Yes, true that people normally look for leaders to follow. This is a part of our fallen human nature. That instead of (the first man) following God's instruction he follows his own direction. Thus, thinking to himself that he can do it without God and now he's in trouble and still looking for human leaders to lead him! People may follow you(praise God they see your light) and there's nothing you can do about that eh? However, there are two things that you can do to them: 1) Draw them to yourself 2) Draw them to Christ. Your choice...
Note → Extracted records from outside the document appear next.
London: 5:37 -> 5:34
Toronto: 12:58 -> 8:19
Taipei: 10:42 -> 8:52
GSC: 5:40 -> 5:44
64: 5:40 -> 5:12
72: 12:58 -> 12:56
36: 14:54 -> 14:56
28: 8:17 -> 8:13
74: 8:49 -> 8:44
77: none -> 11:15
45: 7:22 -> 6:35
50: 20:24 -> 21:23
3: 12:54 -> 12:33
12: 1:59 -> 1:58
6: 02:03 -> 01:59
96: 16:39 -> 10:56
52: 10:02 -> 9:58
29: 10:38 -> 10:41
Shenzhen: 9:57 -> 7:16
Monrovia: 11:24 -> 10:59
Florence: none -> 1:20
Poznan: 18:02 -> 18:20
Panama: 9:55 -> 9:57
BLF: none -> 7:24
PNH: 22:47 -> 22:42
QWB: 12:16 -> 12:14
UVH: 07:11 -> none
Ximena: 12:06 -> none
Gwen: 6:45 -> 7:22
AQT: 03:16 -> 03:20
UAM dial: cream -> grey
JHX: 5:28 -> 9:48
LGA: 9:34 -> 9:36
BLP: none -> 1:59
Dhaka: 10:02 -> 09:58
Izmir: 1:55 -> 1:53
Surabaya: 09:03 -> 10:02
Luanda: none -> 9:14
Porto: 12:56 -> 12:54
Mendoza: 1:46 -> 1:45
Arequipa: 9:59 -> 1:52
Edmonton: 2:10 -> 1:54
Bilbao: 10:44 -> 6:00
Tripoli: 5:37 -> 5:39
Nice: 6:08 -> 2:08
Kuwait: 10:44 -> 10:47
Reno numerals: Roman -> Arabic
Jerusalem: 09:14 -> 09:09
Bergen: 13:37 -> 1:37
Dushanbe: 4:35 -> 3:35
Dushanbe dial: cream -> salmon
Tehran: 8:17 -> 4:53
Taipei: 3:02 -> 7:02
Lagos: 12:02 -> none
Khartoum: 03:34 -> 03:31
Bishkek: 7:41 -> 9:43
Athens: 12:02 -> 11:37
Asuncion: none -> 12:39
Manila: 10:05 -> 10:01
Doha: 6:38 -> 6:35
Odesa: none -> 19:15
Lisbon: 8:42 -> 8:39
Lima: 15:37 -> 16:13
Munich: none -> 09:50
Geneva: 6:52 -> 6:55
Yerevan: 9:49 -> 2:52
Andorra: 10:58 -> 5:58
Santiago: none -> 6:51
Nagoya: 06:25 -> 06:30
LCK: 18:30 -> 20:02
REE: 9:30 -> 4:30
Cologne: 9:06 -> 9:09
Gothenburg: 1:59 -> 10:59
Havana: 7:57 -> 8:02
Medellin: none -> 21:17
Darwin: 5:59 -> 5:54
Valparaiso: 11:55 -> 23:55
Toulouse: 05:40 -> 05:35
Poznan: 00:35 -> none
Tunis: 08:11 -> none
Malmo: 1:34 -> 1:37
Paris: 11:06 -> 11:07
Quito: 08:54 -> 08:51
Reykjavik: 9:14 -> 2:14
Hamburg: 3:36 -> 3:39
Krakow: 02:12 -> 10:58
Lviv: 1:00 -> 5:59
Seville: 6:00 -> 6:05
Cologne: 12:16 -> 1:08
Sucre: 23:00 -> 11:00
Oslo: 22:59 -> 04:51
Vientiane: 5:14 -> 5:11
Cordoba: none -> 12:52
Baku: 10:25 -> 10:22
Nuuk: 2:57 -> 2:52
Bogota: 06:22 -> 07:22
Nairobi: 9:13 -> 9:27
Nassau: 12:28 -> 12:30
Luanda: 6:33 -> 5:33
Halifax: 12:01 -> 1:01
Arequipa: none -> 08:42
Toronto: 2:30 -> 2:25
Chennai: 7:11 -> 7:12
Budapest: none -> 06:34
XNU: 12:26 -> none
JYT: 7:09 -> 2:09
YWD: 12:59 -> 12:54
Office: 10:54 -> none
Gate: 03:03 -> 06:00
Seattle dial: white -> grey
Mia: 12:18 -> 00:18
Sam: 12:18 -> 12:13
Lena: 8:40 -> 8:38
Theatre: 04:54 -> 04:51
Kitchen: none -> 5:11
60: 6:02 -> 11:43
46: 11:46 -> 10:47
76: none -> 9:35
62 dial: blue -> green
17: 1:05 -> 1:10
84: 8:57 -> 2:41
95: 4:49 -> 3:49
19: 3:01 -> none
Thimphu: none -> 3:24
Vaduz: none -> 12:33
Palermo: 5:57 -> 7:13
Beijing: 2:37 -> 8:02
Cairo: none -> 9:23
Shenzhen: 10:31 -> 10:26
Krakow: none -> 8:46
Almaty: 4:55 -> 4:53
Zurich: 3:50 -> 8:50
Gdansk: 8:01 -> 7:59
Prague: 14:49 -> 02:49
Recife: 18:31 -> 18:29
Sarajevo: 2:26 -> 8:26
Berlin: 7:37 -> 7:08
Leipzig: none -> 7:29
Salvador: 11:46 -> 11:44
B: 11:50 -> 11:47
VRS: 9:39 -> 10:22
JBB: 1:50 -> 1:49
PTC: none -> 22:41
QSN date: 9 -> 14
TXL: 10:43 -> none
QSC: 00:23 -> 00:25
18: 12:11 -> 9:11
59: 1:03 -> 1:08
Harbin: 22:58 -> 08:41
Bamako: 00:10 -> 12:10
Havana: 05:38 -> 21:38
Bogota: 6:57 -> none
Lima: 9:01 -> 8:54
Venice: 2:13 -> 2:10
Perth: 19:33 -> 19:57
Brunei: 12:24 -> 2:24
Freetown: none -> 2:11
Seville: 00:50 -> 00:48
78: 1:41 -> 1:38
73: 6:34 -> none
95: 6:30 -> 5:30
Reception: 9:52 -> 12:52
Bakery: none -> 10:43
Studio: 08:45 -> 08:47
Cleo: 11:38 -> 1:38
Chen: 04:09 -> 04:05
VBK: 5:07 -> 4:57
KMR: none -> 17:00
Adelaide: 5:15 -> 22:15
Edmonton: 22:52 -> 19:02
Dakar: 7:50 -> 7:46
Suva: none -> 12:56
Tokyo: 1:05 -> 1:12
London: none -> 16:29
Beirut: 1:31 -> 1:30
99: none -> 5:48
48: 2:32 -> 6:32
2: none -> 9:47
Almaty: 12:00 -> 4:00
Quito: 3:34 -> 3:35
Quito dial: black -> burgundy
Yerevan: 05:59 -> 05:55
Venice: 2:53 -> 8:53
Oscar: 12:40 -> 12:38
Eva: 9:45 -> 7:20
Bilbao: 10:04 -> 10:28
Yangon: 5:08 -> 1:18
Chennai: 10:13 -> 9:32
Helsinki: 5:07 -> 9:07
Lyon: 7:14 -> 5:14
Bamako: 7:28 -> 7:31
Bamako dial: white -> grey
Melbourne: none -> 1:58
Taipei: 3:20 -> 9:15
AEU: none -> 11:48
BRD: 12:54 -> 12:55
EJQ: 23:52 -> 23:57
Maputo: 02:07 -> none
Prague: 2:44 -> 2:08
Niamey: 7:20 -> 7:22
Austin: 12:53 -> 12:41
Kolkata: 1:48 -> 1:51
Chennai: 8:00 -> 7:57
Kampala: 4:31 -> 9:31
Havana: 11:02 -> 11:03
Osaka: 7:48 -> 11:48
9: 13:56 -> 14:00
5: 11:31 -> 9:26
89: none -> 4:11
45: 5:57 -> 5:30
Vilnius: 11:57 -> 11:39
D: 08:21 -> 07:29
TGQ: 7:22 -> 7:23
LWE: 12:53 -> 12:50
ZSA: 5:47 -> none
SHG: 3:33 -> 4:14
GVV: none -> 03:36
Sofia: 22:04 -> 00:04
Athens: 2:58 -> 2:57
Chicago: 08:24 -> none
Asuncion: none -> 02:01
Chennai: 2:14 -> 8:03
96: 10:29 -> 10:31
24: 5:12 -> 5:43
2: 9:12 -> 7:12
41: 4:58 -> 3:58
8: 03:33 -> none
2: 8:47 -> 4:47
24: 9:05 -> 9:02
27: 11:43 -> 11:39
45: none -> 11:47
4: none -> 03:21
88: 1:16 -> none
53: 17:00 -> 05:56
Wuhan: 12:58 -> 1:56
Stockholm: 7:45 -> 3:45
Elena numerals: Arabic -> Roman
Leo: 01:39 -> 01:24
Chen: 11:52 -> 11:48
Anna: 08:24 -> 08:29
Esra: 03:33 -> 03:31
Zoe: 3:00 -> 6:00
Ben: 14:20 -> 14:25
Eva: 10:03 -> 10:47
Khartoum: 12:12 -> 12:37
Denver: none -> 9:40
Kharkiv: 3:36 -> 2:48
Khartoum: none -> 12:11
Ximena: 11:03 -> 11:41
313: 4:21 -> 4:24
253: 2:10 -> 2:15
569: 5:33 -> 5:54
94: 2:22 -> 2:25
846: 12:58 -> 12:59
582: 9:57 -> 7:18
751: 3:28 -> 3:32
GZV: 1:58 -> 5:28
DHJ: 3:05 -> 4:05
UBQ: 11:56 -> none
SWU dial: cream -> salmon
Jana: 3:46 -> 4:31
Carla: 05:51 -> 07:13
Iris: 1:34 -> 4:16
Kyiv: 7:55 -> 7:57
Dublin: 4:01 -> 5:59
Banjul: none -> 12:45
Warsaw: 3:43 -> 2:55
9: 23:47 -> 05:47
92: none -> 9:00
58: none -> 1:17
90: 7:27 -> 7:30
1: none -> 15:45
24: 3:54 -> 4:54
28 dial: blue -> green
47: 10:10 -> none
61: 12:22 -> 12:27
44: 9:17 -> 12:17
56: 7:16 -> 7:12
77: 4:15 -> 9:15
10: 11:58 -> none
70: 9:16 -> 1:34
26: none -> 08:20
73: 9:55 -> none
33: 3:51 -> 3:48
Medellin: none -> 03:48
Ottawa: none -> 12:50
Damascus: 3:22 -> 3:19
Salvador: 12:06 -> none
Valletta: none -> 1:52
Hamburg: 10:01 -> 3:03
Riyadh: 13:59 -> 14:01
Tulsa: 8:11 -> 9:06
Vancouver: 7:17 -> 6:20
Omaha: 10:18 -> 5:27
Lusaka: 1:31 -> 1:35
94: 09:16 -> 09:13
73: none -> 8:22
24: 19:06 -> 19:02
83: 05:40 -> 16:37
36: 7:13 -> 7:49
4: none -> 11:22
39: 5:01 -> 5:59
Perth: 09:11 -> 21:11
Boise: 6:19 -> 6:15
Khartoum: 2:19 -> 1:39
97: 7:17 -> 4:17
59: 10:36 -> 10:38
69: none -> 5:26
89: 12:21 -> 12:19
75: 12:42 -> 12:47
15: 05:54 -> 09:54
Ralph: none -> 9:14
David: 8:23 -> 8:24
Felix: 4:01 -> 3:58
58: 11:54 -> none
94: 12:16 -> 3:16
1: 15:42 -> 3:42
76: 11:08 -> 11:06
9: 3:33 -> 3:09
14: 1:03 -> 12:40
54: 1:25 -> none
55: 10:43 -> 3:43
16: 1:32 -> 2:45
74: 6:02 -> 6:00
About people following people, that is only a person's prerogative, do not assume that 'people following people' is a norm in NT for it is not.

Over-lead and Under-lead

One of the reasons that we can only lead for awhile, and on the side and then push them up to follow His leading because there is the Holy Spirit in the new believers life. And their spirit is not immature than my Holy Spirit, but we have the same Holy Spirit. Other important reasons are: the believer is instructed to 'walk in the spirit' and 'be led by the spirit.' When someone follows Christ then he is taking a walk in his journey with Christ and is led by His spirit! How dare a human leader replaces that job? Is anyone better than the Holy Spirit?

Remember that when you try doing some follow ups to the person not only that you are forcing Him to follow Christ but also you are already over-leading the person! Many pastors are over-leading their church for 20 years! It's time to get out pastors. Until you are willing to let go of your grip to your church you are not ready to trust the Holy Spirit fully. Or say, one still didn't understand the work of the Holy Spirit in a person's lives.

We have our work to do (making disciples) and the Holy Spirit has His own work to do. If we try to His work then He will not do His work. If we try to do His work, then its obvious that we didn't do our work. If we try to do other peoples work, what do you call that person? Disturbance!